%%

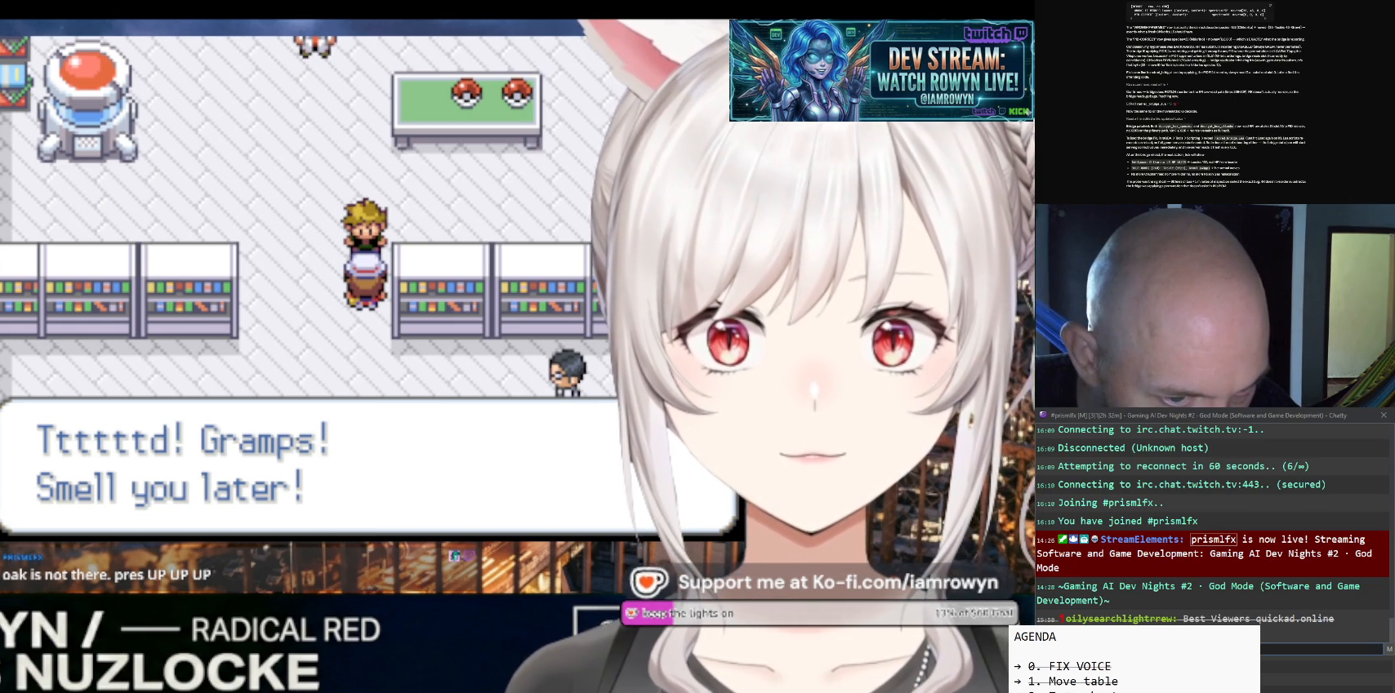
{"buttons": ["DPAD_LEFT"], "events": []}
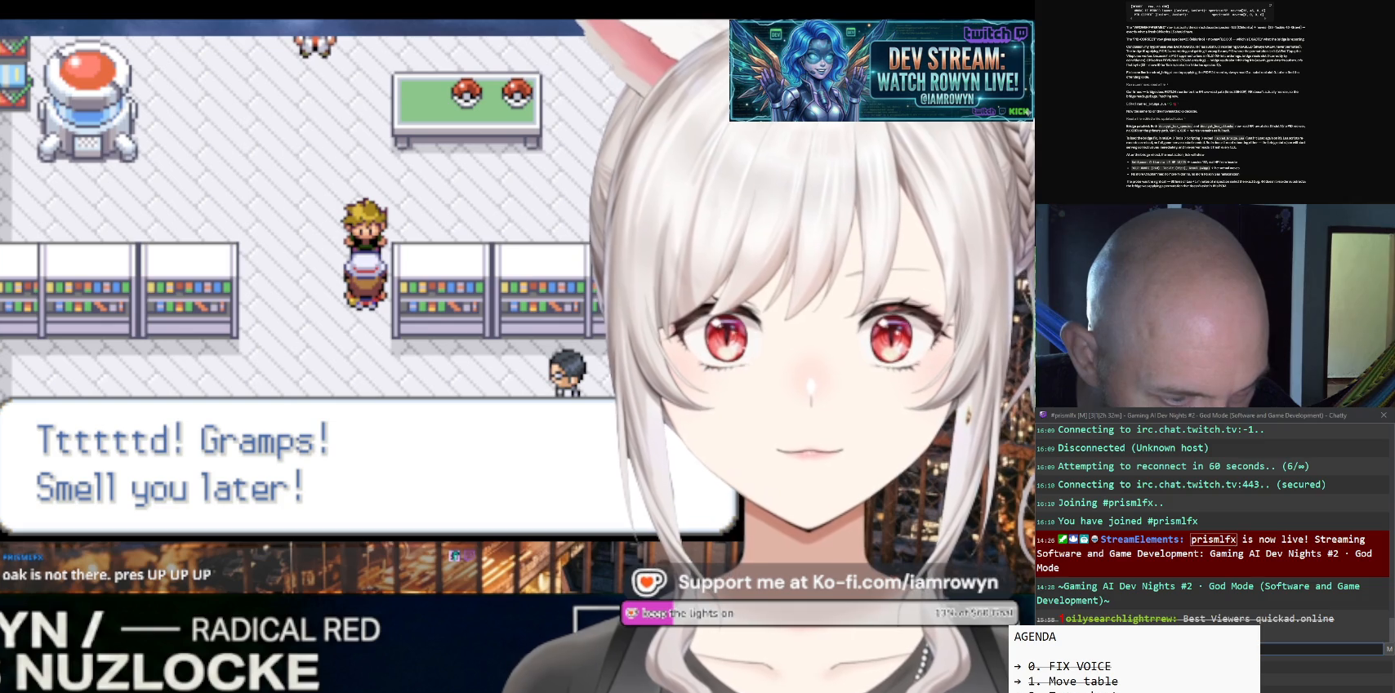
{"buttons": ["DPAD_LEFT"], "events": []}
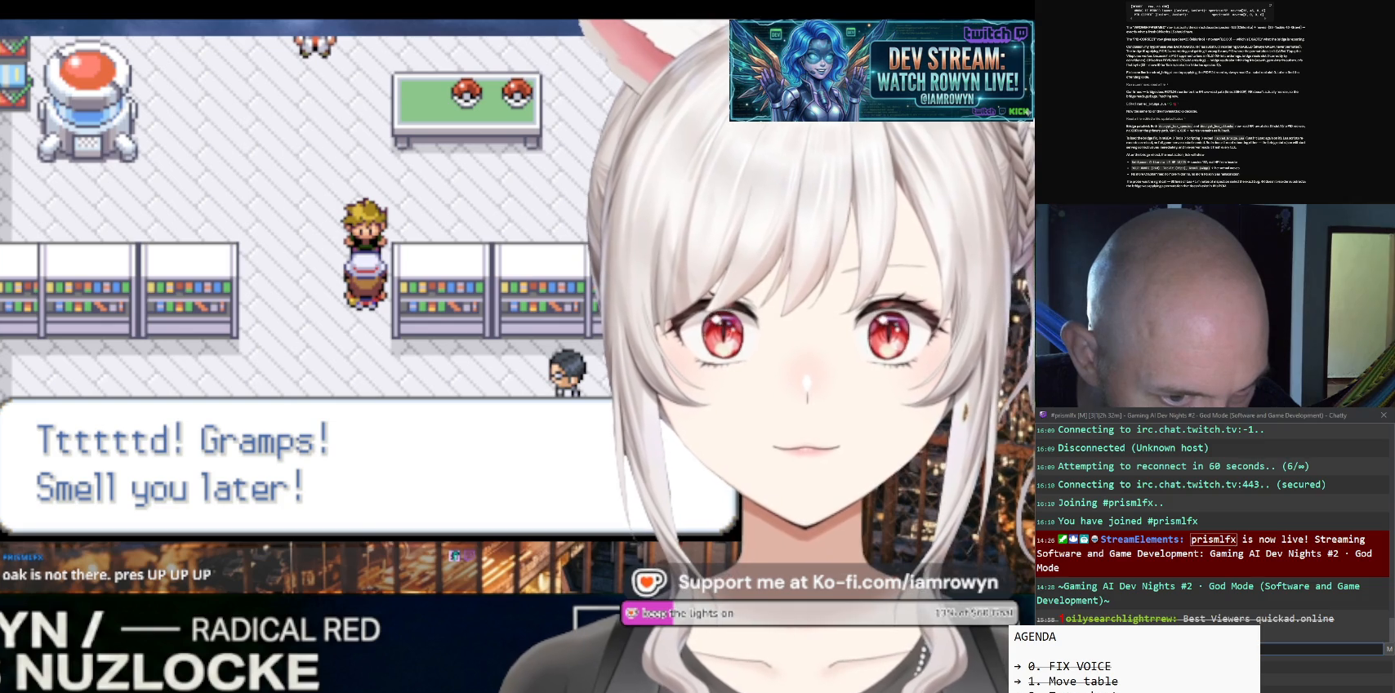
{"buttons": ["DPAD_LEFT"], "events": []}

%%

Exercise instructions:
Once the pictures are removed, copy the listing exactly.

Finished task:
{"buttons": ["DPAD_LEFT"], "events": []}
{"buttons": ["DPAD_LEFT"], "events": []}
{"buttons": ["DPAD_LEFT"], "events": []}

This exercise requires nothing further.